What you have to do: Write each record again exactly as it stands.

Material supplied:
○ ○ ○ ○ ○ ○ ○
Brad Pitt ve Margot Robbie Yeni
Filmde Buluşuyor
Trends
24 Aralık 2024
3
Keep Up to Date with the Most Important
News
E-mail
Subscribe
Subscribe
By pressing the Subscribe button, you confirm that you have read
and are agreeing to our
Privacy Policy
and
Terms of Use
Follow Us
○ ○ ○ ○ ○ ○ ○
Output of the task:
Brad Pitt ve Margot Robbie Yeni
Filmde Buluşuyor
Trends
24 Aralık 2024
3
Keep Up to Date with the Most Important
News
E-mail
Subscribe
Subscribe
By pressing the Subscribe button, you confirm that you have read
and are agreeing to our
Privacy Policy
and
Terms of Use
Follow Us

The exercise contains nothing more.